TASK INSTRUCTIONS: Find every line in the data below that contains the word "percent" and copy each one.

-- GIVEN DATA follows --

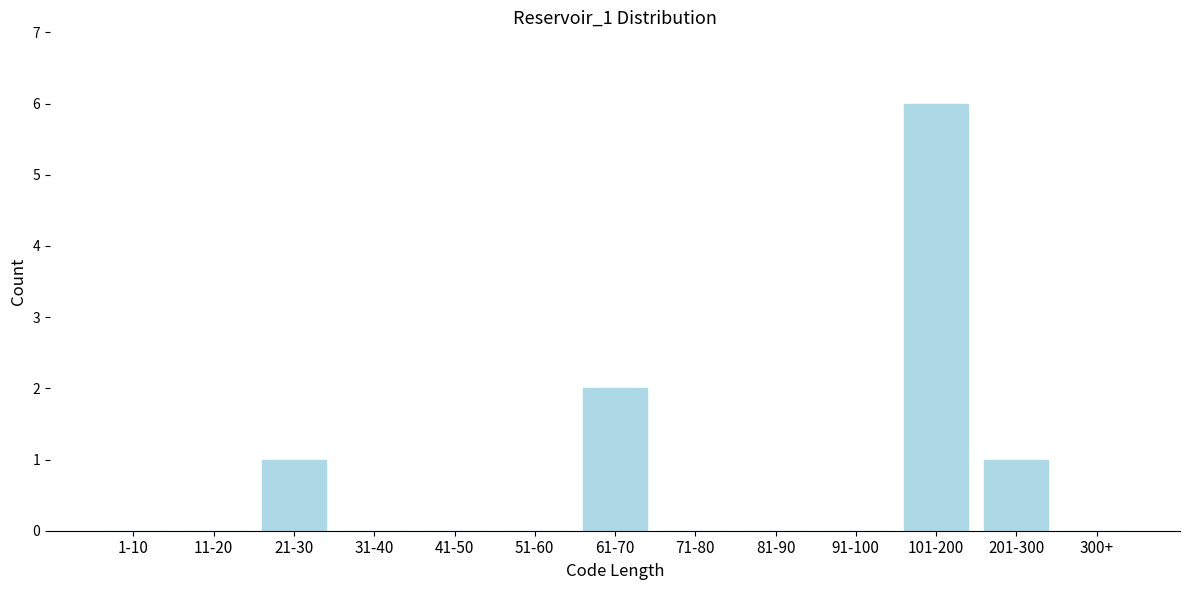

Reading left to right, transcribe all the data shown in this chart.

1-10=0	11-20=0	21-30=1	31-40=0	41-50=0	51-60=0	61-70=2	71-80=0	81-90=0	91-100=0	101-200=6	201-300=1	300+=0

-- GIVEN DATA concluded --
-- GIVEN DATA follows --

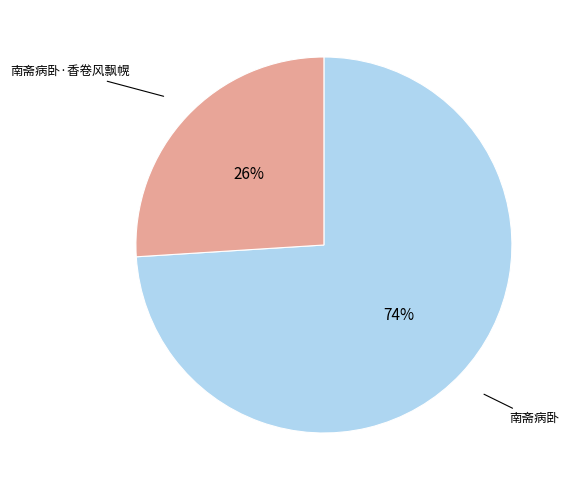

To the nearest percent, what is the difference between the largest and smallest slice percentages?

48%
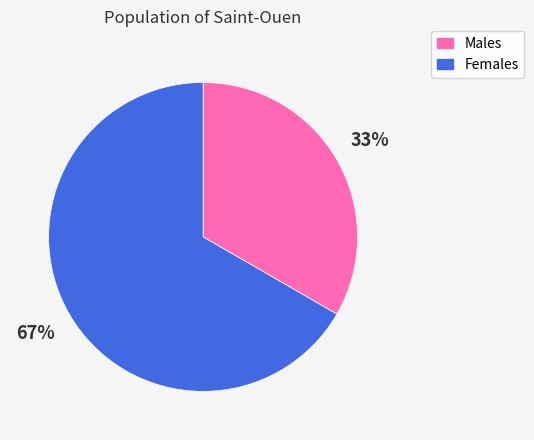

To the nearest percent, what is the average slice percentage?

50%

-- GIVEN DATA concluded --

EXPECTED ANSWER:
To the nearest percent, what is the difference between the largest and smallest slice percentages?
To the nearest percent, what is the average slice percentage?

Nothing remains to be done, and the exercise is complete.